Mąż prokurator Marii Zębali, nadzorującej oględziny miejsca wypadku z udziałem samochodu, którym jechała premier Beata Szydło, również brał udział w oględzinach jako biegły. - Prokuratura sama się wystawiła na strzał - skomentował to profesor Jan Widacki, adwokat.
W miejscu, w którym doszło do wypadku z udziałem samochodu, którym jechała premier Beata Szydło, pojawiła się zarówno zastępca prokuratora okręgowego w Krakowie Maria Zębala, jak i ekspert z Instytutu Ekspertyz Sądowych, biegły sądowy Jakub Zębala, a prywatnie mąż pani prokurator.
"Podstawa do wyłączenia"
Skomentował to adwokat, profesor Jan Widacki. - Chęć podlizania się była silniejsza od zdrowego rozsądku. To jest podstawa do wyłączenia biegłego po prostu - powiedział. - Do wyłączenia biegłego stosuje się te same przepisy Kodeksu postępowania karnego, które stosuje się do wyłączenia sędziego. Jeżeli powstanie zarzut braku bezstronności czy wątpliwość co do bezstronności, to to jest podstawa do wyłączenia. Tutaj taka sytuacja ma miejsce, czyli prokuratura sama się wystawiła na strzał - dodał.

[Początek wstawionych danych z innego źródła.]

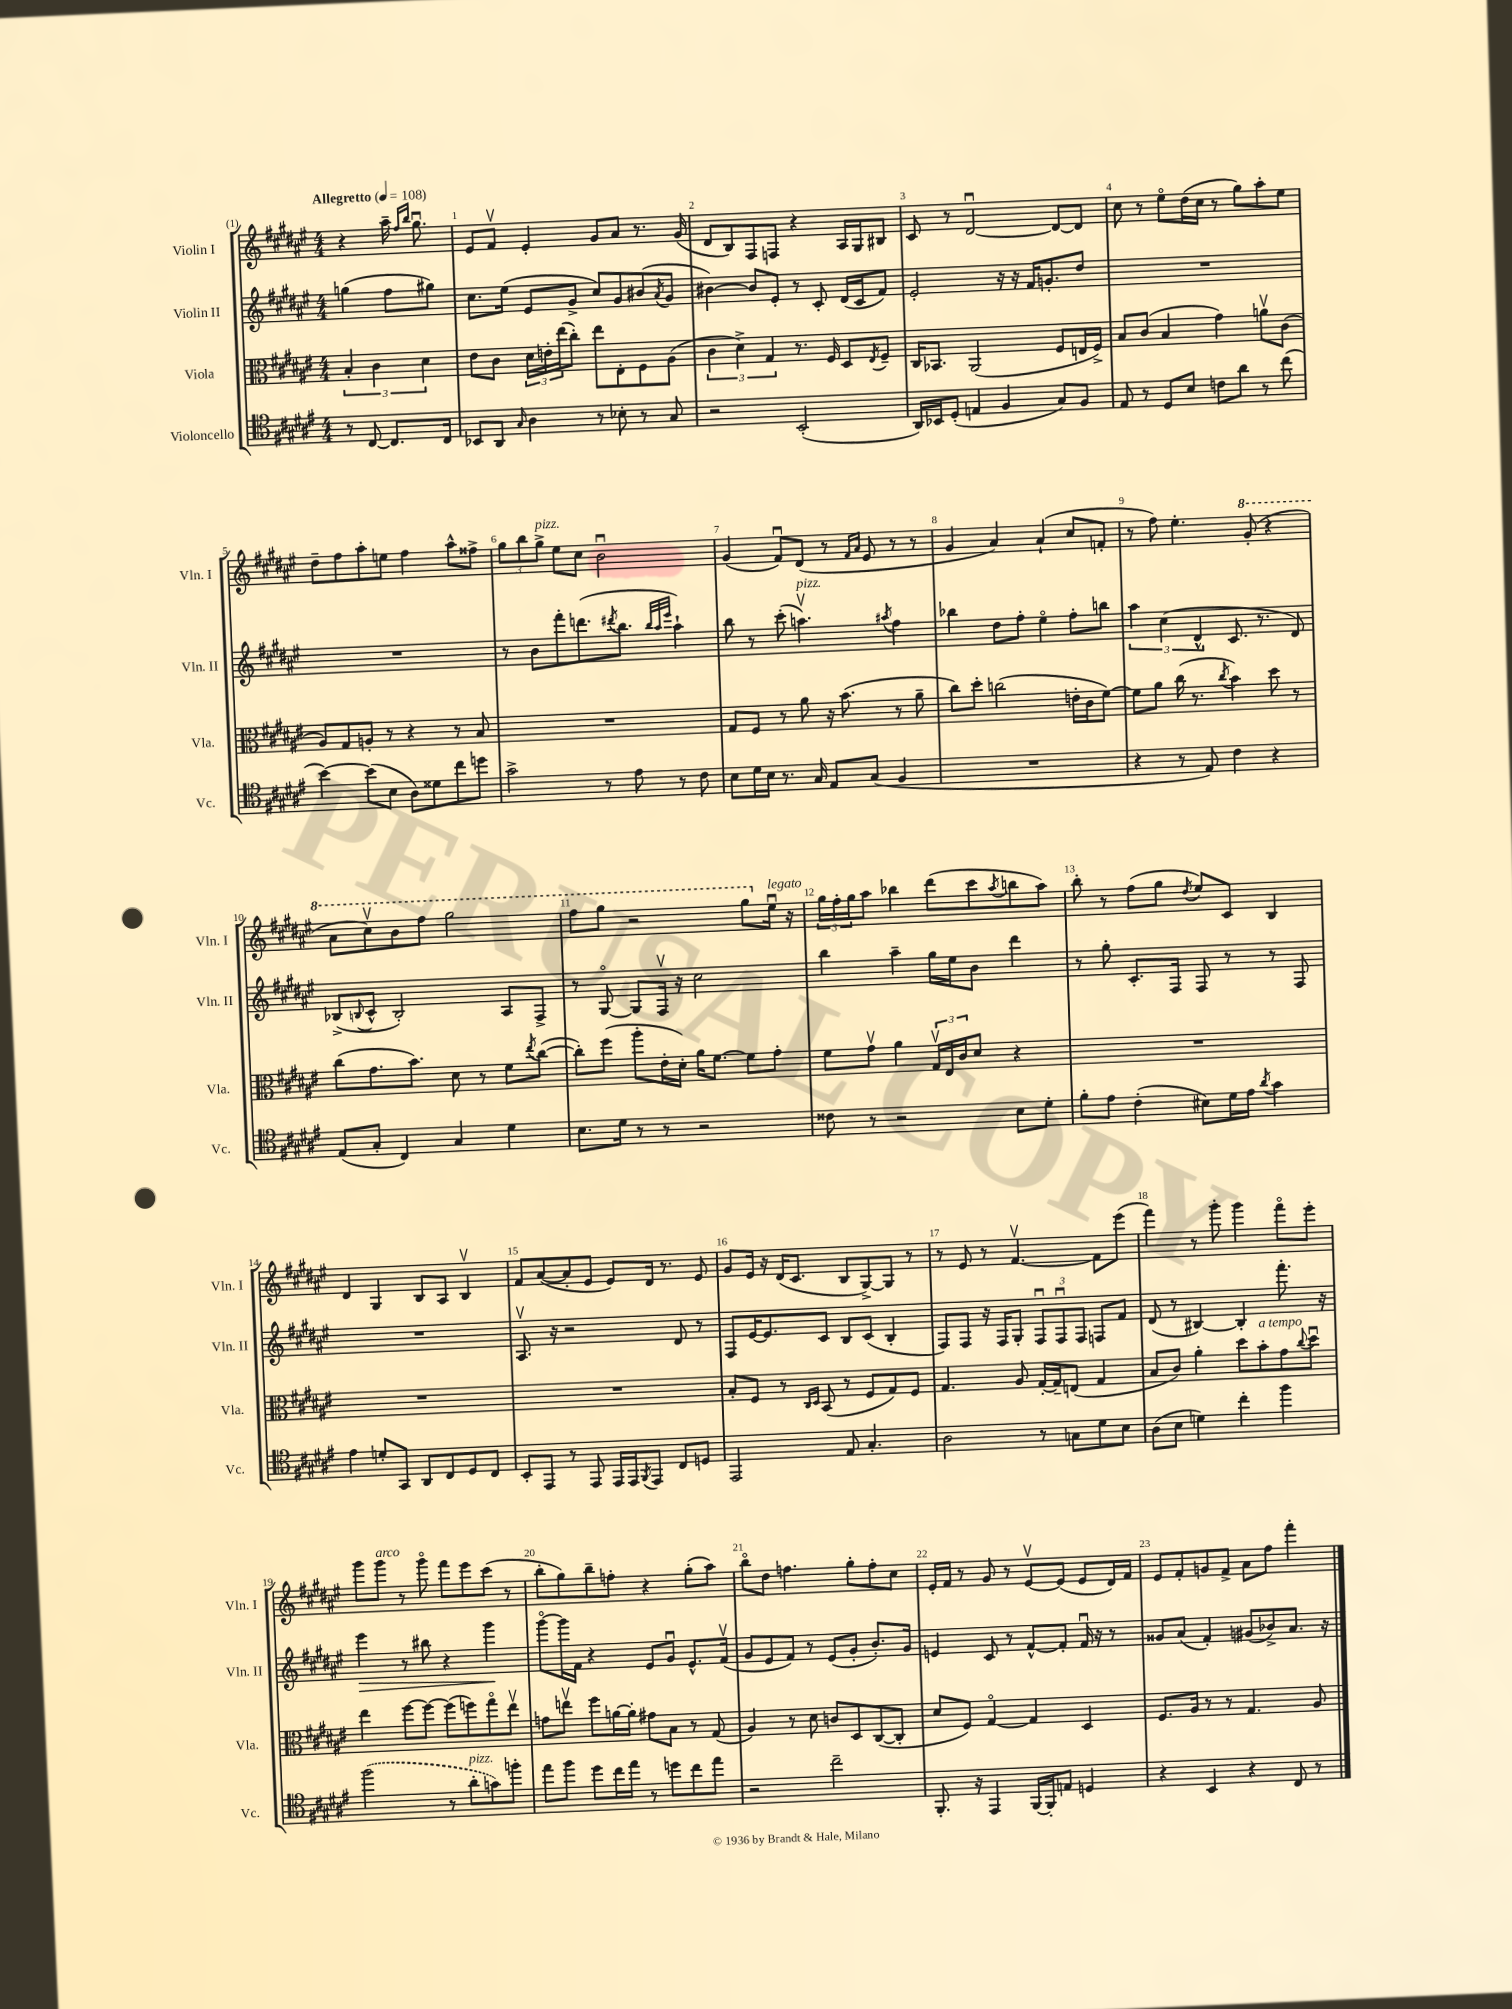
<<
\new StaffGroup <<
\new Staff = "s0" \with { instrumentName = "Violin I" shortInstrumentName = "Vln. I" } {
    \clef treble \key fis \major \numericTimeSignature \time 4/4 \partial 2 \tempo "Allegretto" 4 = 108
    r4 ais''16-- \grace { fis''16 b''16 } gis''8.\downbow |
    eis'8 fis'8\upbow eis'4-. gis'8 ais'8 r8. gis'16( |
    dis'8 b8) fis8 f8 r4 ais16 gis16 bis8 |
    cis'8 r8 dis'2~\downbow dis'8~ dis'8 |
    cis''8 r8 eis''8\flageolet dis''16( cis''16 r8 gis''8) ais''8-. eis''8 |
    dis''8-- fis''8 ais''8-. e''8 fis''4 ais''8-^ fisis''8-> |
    \tuplet 3/2 { gis''8 b''8 gis''8->^\markup { \italic "pizz." } } eis''8 cis''8 b'2\downbow |
    gis'4( fis'8\downbow) dis'8( r8 \grace { fis'16 ais'16 } eis'8 r8 r8 |
    gis'4 ais'4) ais'4-!( cis''8 f'8-. |
    r8 fis''8) eis''4.-. \ottava #1 gis''8-.( r4 |
    ais''8 cis'''8\upbow) b''8 fis'''8 gis'''2 |
    fis'''8 gis'''8 r2 gis'''8 \ottava #0 eis''16\downbow^\markup { \italic "legato" } r16 |
    \tuplet 3/2 { gis''16 fis''16-. gis''16 } ais''8 bes''4 dis'''8( cis'''8 \acciaccatura { ais''8 } b''8 ais''8) |
    b''8-. r8 fis''8( gis''8 \acciaccatura { dis''8 } eis''8) cis'8 b4 |
    dis'4 gis4 b8 ais8 b4\upbow |
    fis'8 ais'8~( ais'8-. eis'8 eis'8) dis'16 r8. eis'8 |
    gis'8 eis'16 r16 dis'16( cis'8. b8 gis8~->) gis8 r8 |
    r8 eis'8 r8 fis'4.~\upbow fis'8 eis'''8( |
    fis'''4) r8 gis'''8-. gis'''4 fis'''8\flageolet eis'''8-. |
    gis'''8 gis'''8^\markup { \italic "arco" } r8 gis'''8\flageolet fis'''8 eis'''8 cis'''8( r8 |
    b''8-. gis''8) b''8-- f''8-. r4 gis''8-.( ais''8) |
    b''8\flageolet dis''8 f''4. gis''8-. f''8-. cis''8 |
    eis'16-. fis'16 r8 gis'8 r8 eis'8~\upbow eis'8( eis'8 dis'16) fis'16 |
    eis'8 fis'8-. g'8 fis'8-> ais'8 fis''8 fis'''4-. \bar "|." |
}
\new Staff = "s1" \with { instrumentName = "Violin II" shortInstrumentName = "Vln. II" } {
    \clef treble \key fis \major \numericTimeSignature \time 4/4 \partial 2
    g''4( fis''8 gis''8) |
    cis''8. eis''16( eis'8 gis'8-> cis''8) gis'8 bis'8( \acciaccatura { ais'8 } gis'8 |
    bis'4~) bis'8 eis'8-. r8 cis'8-. dis'16( cis'16 fis'8) |
    eis'2-. r16 r16 fis'16 g'8.-. dis''8 |
    R1 |
    R1 |
    r8 b'8 fis'''8-. d'''8.( \acciaccatura { dis'''8 } b''8. \grace { b''32 ais''32 eis'''32 } ais''4-!) |
    b''8 r8 cis'''8-.( a''4.\upbow^\markup { \italic "pizz." }) \acciaccatura { ais''8 } fis''4 |
    bes''4 dis''8 fis''8-. eis''4\flageolet fis''8-. b''8 |
    \tuplet 3/2 { ais''4 cis''4( dis'4-^ } cis'8. r8. dis'8) |
    bes8->( \appoggiatura { b8 } cis'8-^ b2-.) ais8 fis8-> |
    r8 gis8~\flageolet gis8 fis16\upbow r16 cis''2 |
    b''4 ais''4-- gis''16 eis''16 b'8 dis'''4 |
    r8 gis''8-. cis'8.-. fis16 fis8 r8 r8 fis8 |
    R1 |
    ais8.\upbow r16 r2 dis'8 r8 |
    fis8 eis'16~ eis'8. cis'8 b8 cis'8( b4-. |
    fis8) fis8 r16 fis16 gis8-. \tuplet 3/2 { fis8\downbow fis8\downbow fis8 } f8 fis'8 |
    dis'8( r8 bis4~) bis4-. fis'''8.-. r16 |
    eis'''4\> r8 bis''8 r4 gis'''4\! |
    gis'''8~\flageolet gis'''16 fis'16 r4 eis'8 gis'8\downbow eis'8.-^ fis'16\upbow( |
    gis'8 eis'8 fis'8) r8 eis'8( gis'8-. b'8.-.) gis'16 |
    e'4 cis'8 r8 fis'8~-^ fis'8-. fis'16\downbow r16 r8 |
    gisis'8 ais'8( fis'4-.) gis'8( bes'8->) ais'8. r16 \bar "|." |
}
\new Staff = "s2" \with { instrumentName = "Viola" shortInstrumentName = "Vla." } {
    \clef alto \key fis \major \numericTimeSignature \time 4/4 \partial 2
    \tuplet 3/2 { b4-. cis'4 dis'4 } |
    eis'8 cis'8 \tuplet 3/2 { dis'16 e'16-. eis''16( } cis''8-.) eis''8 eis8-. fis8 ais8( |
    \tuplet 3/2 { cis'4 dis'4->) gis4 } r8. fis16 dis8 \acciaccatura { eis8 } fis8-- |
    cis16 bes,8. ais,2( fis8 e16 fis16->) |
    b8 cis'8( b4 gis'4) a'8\upbow cis'8( |
    ais8) gis8 a8-. r8 r4 r8 b8 |
    R1 |
    gis8 fis8 r8 ais'8 r16 b'8.( r8 ais'8-- |
    cis''8) dis''8-. c''2( e'16-. cis'16 fis'8~) |
    fis'8 ais'8 cis''16( r8. \acciaccatura { cis''8 } b'4) dis''8 r8 |
    cis''8( gis'8. b'8.) dis'8 r8 fis'8 \acciaccatura { eis''8 } cis''8~( |
    cis''8-.) fis''8( ais''8-. eis'16-. dis'16-.) ais'16 fis'8.~ fis'8 gis'8-. |
    fis'8 gis'8\upbow ais'4 \tuplet 3/2 { gis16\upbow eis16 cis'16 } dis'8 r4 |
    R1 |
    R1 |
    R1 |
    b8-. fis8 r8 \grace { cis16 dis16 } b,8( r8 fis8 gis8) fis8 |
    gis4. ais8 gis16~-. gis16-- e8( gis4 |
    b8 cis'8) ais'4-. dis''8 b'8-.^\markup { \italic "a tempo" } gis'8 \appoggiatura { cis''8 } dis''8\downbow |
    eis''4 fis''8~ fis''8~ fis''8( f''8) gis''8\flageolet eis''8\upbow |
    g'8 e''8\upbow fis''8 a'16~ a'16-. gis'8 b8 r8 gis8( |
    ais4) r8 dis'8 c'8 dis8 cis8~( cis8-. |
    dis'8 fis8) gis4~\flageolet gis4 dis4 |
    fis8. ais16 r8 r8 gis4. ais8 \bar "|." |
}
\new Staff = "s3" \with { instrumentName = "Violoncello" shortInstrumentName = "Vc." } {
    \clef tenor \key fis \major \numericTimeSignature \time 4/4 \partial 2
    r8 cis8~ cis8. cis16 |
    bes,8 ais,8 \grace { gis16 } ais4 r8 bes8-. r8 gis8 |
    r2 b,2-.( |
    ais,16) bes,16 dis8-.( e4 fis4 gis8) fis8 |
    eis8 r8 dis8 b8 c'8 ais'8 r8 cis''8( |
    b'4~) b'8( b8 ais8) disis'8 cis''8 d''8 |
    gis'2-> r8 eis'8 r8 cis'8 |
    b8 dis'16 b16 r8. gis16 eis8 gis8( fis4 |
    R1 |
    r4 r8 eis8) cis'4 r4 |
    eis8( gis8-. cis4) gis4 dis'4 |
    b8. dis'16 r8 r8 r2 |
    cisis'8 r8 r2 b8 dis'8-. |
    fis'8-. eis'8 cis'4-.( bis8) dis'16 eis'16 \acciaccatura { ais'8 } gis'4 |
    eis'4 d'8-. gis,8 ais,8 cis8 dis8 cis8 |
    b,8-. eis,8 r8 eis,8 eis,16 eis,16 \acciaccatura { fis,8 } eis,8 cis8 d8 |
    eis,2 eis8 gis4.-. |
    ais2 r8 g8 dis'8 b8 |
    ais8( b8 d'4) cis''4-. fis''4 |
    \once \slurDashed fis''2( r8 ais'8-.^\markup { \italic "pizz." } g'8) f''8-. |
    eis''8 fis''8 dis''8 cis''16 eis''16 r8 d''8 cis''8 eis''8 |
    r2 cis''2-- |
    fis,8.-. r16 eis,4 fis,16~ fis,16-. e8 d4 |
    r4 b,4 r4 cis8 r8 \bar "|." |
}
>>
>>
\layout { \context { \Score \override BarNumber.break-visibility = ##(#f #t #t) barNumberVisibility = #all-bar-numbers-visible } }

Jak poinformował reporter TVN24, w swoim komunikacie prokuratura poinformowała, że udział w czynnościach osób pozostających w związku małżeńskim nie wzbudza żadnych wątpliwości. Dodano, że obecność na miejscu biegłego sądowego Jakuba Zębali ograniczyła się do czynności technicznej podłączenia urządzenia do odczytywania danych z rejestratorów wypadkowych.
Kierowca z zarzutami
Do wypadku doszło 10 lutego w Oświęcimiu. Policja podała, że rządowa kolumna trzech samochodów (pojazd premier Beaty Szydło jechał w środku) wyprzedzała fiata seicento; jego 21-letni kierowca przepuścił pierwszy samochód, a następnie zaczął skręcać w lewo i uderzył w auto szefowej rządu, które następnie uderzyło w drzewo.
W wyniku wypadku poważne obrażenia ciała, utrzymujące się dłużej niż 7 dni, odnieśli premier i jeden z funkcjonariuszy BOR - szef ochrony Beaty Szydło. U drugiego funkcjonariusza BOR - kierowcy pojazdu - stwierdzono lżejsze obrażenia. Beata Szydło do 17 lutego przebywała w Wojskowym Instytucie Medycznym w Warszawie.
14 lutego prokuratorski zarzut nieumyślnego spowodowania wypadku usłyszał kierowca fiata Sebastian K. Kierowca nie przyznał się do winy, prokuratura nie podaje treści jego wyjaśnień. Śledztwo w tej sprawie prowadzi zespół trojga prokuratorów z Prokuratury Okręgowej w Krakowie. Nadzór nad śledztwem objęła Prokuratura Regionalna w Krakowie.